__TASK BRIEF__: Pull out of the data below the stretch of lines bounded by the one containing "hfov_deg: 65.3" and the one containing "f_number: 1.8", both bounds included, unchanged.

*** Opening of EXCERPTED RECORDS ***

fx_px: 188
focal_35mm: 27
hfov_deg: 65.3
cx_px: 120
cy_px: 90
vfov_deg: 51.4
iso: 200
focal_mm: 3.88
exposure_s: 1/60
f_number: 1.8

*** Close of EXCERPTED RECORDS ***
*** Opening of EXCERPTED RECORDS ***

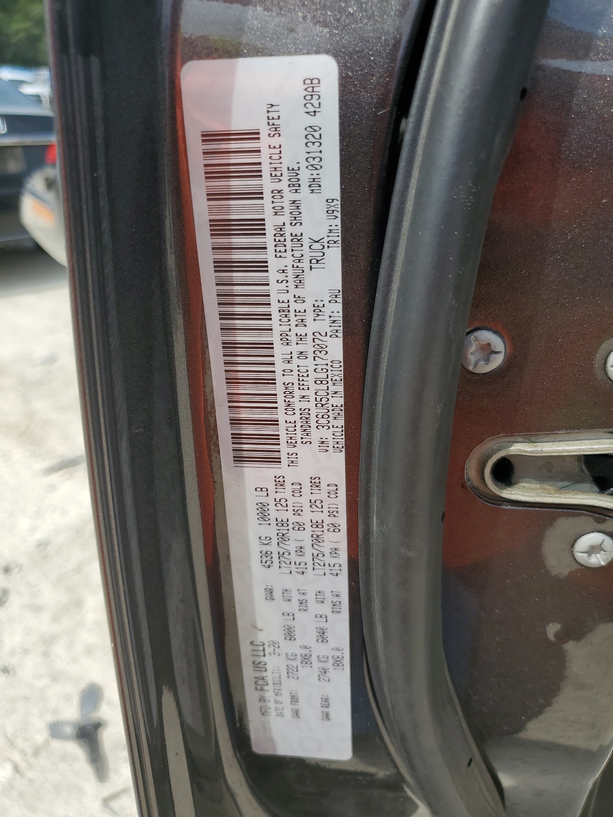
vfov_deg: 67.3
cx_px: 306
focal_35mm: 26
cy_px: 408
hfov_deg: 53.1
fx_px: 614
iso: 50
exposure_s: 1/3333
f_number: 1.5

*** Close of EXCERPTED RECORDS ***

__SOLUTION BELOW__:
hfov_deg: 65.3
cx_px: 120
cy_px: 90
vfov_deg: 51.4
iso: 200
focal_mm: 3.88
exposure_s: 1/60
f_number: 1.8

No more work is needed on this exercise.